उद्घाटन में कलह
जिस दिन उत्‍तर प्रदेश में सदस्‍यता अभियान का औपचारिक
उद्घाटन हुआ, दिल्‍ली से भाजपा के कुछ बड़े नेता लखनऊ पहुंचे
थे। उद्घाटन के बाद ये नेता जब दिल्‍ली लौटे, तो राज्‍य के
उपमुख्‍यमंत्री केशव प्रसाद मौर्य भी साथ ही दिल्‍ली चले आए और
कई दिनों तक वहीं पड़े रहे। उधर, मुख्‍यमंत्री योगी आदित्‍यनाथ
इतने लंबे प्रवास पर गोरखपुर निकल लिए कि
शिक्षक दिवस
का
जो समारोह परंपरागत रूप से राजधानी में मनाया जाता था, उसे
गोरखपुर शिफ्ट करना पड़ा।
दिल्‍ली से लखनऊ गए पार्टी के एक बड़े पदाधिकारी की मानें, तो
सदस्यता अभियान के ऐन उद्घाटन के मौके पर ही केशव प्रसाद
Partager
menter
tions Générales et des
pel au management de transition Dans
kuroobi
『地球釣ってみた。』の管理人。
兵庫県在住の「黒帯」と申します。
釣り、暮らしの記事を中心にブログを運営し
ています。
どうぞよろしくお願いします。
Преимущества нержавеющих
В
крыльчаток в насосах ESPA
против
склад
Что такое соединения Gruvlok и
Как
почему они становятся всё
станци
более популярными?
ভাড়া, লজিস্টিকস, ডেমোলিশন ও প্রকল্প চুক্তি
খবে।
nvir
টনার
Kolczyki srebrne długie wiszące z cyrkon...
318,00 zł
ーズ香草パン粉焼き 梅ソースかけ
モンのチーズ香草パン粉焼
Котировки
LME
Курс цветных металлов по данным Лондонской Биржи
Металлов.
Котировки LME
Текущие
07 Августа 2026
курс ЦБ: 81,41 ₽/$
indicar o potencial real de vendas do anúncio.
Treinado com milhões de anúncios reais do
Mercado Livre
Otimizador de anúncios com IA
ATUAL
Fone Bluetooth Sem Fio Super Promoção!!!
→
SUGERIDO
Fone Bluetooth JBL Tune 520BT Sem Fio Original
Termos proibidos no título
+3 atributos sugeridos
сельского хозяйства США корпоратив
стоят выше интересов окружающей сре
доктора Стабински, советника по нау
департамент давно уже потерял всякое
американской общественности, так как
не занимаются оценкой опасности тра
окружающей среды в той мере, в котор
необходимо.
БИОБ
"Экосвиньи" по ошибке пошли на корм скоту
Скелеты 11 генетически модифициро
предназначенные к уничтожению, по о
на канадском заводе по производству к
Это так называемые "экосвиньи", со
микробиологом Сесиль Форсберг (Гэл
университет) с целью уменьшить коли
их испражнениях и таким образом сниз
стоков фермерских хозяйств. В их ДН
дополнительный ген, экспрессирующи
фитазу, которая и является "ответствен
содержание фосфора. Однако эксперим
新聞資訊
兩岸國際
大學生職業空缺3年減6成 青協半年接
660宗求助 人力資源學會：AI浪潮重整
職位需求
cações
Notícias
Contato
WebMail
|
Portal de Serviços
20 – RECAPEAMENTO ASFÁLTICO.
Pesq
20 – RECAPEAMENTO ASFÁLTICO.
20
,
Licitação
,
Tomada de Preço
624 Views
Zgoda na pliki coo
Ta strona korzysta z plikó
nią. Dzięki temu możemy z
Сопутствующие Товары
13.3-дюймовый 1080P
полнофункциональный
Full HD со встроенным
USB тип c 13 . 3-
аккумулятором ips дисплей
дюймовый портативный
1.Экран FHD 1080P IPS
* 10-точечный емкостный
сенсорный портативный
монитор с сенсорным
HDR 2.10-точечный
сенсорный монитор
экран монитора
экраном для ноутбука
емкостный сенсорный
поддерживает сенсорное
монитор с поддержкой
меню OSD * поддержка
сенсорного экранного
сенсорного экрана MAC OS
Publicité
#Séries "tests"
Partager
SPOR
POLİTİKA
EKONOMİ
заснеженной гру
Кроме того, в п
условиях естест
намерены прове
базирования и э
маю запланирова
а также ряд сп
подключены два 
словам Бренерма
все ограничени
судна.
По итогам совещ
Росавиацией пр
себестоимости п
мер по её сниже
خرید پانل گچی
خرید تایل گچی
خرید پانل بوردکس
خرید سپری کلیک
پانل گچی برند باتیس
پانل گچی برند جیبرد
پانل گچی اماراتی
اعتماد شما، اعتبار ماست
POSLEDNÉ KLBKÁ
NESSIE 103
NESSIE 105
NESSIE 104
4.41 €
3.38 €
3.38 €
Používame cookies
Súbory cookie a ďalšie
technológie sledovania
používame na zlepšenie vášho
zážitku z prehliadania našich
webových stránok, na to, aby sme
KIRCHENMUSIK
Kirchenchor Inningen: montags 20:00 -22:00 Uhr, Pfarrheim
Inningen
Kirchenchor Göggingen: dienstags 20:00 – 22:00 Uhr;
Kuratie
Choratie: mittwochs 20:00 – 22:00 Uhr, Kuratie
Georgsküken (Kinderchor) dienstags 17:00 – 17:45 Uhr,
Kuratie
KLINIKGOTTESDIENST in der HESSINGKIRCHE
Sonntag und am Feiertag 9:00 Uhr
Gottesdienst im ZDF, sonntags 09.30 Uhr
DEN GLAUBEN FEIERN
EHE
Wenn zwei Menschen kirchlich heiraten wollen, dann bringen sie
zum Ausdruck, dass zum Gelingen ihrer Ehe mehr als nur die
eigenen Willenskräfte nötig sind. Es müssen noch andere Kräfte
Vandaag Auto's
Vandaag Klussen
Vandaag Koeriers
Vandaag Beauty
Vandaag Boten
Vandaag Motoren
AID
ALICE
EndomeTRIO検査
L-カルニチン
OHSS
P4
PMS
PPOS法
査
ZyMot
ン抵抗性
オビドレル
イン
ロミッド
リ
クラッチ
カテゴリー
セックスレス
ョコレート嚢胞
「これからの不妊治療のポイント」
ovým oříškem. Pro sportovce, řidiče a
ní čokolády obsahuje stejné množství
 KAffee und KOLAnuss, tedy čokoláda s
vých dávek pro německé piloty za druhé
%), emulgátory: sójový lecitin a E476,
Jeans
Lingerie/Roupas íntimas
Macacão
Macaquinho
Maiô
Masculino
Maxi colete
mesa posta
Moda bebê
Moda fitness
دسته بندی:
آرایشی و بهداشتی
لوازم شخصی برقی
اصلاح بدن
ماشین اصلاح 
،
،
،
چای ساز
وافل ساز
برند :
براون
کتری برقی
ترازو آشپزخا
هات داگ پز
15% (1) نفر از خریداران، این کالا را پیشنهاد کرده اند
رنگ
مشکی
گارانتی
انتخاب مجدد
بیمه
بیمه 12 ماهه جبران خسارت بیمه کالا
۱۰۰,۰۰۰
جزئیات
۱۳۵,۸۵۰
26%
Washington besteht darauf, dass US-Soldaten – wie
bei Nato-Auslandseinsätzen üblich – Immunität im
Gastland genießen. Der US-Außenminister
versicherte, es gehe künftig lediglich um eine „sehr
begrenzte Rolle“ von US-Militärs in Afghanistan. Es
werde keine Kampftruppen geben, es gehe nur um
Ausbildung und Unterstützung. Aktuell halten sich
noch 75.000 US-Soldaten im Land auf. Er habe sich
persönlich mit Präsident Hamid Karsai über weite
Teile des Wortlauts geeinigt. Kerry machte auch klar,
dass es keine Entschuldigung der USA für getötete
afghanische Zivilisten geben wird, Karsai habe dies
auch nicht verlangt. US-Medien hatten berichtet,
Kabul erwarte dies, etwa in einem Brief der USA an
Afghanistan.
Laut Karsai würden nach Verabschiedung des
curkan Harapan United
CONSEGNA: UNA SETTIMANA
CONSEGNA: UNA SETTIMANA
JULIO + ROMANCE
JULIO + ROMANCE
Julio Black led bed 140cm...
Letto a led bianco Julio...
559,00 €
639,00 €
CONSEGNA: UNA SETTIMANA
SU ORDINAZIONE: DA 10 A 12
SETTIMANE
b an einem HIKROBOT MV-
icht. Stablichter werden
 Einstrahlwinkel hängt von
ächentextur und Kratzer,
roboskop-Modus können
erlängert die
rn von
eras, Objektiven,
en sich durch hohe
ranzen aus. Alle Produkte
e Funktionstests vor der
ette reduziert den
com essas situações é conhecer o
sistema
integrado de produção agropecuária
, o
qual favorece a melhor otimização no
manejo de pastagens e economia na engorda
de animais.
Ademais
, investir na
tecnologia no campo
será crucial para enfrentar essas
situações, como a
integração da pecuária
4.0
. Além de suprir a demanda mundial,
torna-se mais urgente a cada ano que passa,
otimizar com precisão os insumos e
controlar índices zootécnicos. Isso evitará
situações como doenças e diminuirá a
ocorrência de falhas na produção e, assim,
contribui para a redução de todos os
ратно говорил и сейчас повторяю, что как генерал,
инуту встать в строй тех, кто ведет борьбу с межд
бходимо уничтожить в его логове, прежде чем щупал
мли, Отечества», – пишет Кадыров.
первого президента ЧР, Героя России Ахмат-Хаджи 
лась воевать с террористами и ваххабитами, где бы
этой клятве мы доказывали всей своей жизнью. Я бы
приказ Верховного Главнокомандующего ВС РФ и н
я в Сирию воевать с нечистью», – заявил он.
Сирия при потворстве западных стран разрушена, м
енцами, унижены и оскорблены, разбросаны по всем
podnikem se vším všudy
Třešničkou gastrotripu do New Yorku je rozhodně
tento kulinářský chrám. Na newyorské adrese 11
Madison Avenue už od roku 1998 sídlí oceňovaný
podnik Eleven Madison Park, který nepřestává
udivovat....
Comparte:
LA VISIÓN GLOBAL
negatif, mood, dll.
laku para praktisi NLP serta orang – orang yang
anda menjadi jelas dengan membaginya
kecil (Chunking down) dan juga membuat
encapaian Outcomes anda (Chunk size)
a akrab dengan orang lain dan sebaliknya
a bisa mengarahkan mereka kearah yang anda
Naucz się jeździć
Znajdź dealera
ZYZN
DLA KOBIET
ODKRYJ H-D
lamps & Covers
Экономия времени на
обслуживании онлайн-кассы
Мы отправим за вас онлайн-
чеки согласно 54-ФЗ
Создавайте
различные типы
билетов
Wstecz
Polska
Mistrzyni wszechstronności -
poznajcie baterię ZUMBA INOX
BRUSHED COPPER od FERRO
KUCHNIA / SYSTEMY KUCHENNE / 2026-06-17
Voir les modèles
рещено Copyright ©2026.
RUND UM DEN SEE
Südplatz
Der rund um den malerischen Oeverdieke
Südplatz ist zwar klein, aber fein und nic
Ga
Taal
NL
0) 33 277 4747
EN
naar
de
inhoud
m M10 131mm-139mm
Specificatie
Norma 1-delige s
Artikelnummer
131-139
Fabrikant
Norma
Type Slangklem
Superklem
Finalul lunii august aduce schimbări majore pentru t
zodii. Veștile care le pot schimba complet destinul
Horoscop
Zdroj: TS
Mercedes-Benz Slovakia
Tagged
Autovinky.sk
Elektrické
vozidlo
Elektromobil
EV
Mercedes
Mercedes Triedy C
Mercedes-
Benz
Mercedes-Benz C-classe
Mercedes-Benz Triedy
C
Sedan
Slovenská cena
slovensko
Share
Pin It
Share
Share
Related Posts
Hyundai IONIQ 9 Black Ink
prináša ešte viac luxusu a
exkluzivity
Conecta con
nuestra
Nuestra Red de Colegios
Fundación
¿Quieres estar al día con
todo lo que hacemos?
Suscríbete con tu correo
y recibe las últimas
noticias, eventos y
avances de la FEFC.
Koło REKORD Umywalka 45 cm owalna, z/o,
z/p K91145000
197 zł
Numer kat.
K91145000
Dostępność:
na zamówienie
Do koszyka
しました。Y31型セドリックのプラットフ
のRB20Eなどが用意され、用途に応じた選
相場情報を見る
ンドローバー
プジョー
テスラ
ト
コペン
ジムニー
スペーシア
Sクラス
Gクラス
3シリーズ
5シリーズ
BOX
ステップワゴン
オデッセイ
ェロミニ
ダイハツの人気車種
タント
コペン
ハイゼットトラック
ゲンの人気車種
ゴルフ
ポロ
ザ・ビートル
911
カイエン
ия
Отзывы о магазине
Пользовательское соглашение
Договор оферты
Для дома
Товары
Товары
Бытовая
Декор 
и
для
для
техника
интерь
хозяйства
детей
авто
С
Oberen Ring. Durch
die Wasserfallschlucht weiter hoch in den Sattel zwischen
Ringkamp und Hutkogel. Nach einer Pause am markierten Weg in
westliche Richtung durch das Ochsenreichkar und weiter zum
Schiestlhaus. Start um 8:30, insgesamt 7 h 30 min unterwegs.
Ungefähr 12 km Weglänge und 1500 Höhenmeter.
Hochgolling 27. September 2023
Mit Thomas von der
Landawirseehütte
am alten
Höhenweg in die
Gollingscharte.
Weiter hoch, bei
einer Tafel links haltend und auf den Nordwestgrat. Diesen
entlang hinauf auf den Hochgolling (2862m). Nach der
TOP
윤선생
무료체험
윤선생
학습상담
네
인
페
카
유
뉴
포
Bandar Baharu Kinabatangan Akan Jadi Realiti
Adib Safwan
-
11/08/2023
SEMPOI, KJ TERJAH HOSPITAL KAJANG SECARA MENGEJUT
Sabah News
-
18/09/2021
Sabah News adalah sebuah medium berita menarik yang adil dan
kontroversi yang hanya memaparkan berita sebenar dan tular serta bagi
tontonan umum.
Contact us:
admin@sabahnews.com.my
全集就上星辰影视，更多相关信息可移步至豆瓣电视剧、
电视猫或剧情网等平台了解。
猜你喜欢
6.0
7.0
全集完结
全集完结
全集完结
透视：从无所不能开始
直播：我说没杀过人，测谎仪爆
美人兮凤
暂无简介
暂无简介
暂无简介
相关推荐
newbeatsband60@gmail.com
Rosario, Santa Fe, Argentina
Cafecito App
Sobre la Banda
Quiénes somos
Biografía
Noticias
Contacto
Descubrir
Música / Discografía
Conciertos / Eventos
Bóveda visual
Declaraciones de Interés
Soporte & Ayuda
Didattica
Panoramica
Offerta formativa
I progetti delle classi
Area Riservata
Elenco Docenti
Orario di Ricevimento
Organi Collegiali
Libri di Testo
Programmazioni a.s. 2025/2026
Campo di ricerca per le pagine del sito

*Problem description*
Retype the stretch of the records from their first line through the line that contains "необходимо.", both included, without changing anything.

*Written response*
उद्घाटन में कलह
जिस दिन उत्‍तर प्रदेश में सदस्‍यता अभियान का औपचारिक
उद्घाटन हुआ, दिल्‍ली से भाजपा के कुछ बड़े नेता लखनऊ पहुंचे
थे। उद्घाटन के बाद ये नेता जब दिल्‍ली लौटे, तो राज्‍य के
उपमुख्‍यमंत्री केशव प्रसाद मौर्य भी साथ ही दिल्‍ली चले आए और
कई दिनों तक वहीं पड़े रहे। उधर, मुख्‍यमंत्री योगी आदित्‍यनाथ
इतने लंबे प्रवास पर गोरखपुर निकल लिए कि
शिक्षक दिवस
का
जो समारोह परंपरागत रूप से राजधानी में मनाया जाता था, उसे
गोरखपुर शिफ्ट करना पड़ा।
दिल्‍ली से लखनऊ गए पार्टी के एक बड़े पदाधिकारी की मानें, तो
सदस्यता अभियान के ऐन उद्घाटन के मौके पर ही केशव प्रसाद
Partager
menter
tions Générales et des
pel au management de transition Dans
kuroobi
『地球釣ってみた。』の管理人。
兵庫県在住の「黒帯」と申します。
釣り、暮らしの記事を中心にブログを運営し
ています。
どうぞよろしくお願いします。
Преимущества нержавеющих
В
крыльчаток в насосах ESPA
против
склад
Что такое соединения Gruvlok и
Как
почему они становятся всё
станци
более популярными?
ভাড়া, লজিস্টিকস, ডেমোলিশন ও প্রকল্প চুক্তি
খবে।
nvir
টনার
Kolczyki srebrne długie wiszące z cyrkon...
318,00 zł
ーズ香草パン粉焼き 梅ソースかけ
モンのチーズ香草パン粉焼
Котировки
LME
Курс цветных металлов по данным Лондонской Биржи
Металлов.
Котировки LME
Текущие
07 Августа 2026
курс ЦБ: 81,41 ₽/$
indicar o potencial real de vendas do anúncio.
Treinado com milhões de anúncios reais do
Mercado Livre
Otimizador de anúncios com IA
ATUAL
Fone Bluetooth Sem Fio Super Promoção!!!
→
SUGERIDO
Fone Bluetooth JBL Tune 520BT Sem Fio Original
Termos proibidos no título
+3 atributos sugeridos
сельского хозяйства США корпоратив
стоят выше интересов окружающей сре
доктора Стабински, советника по нау
департамент давно уже потерял всякое
американской общественности, так как
не занимаются оценкой опасности тра
окружающей среды в той мере, в котор
необходимо.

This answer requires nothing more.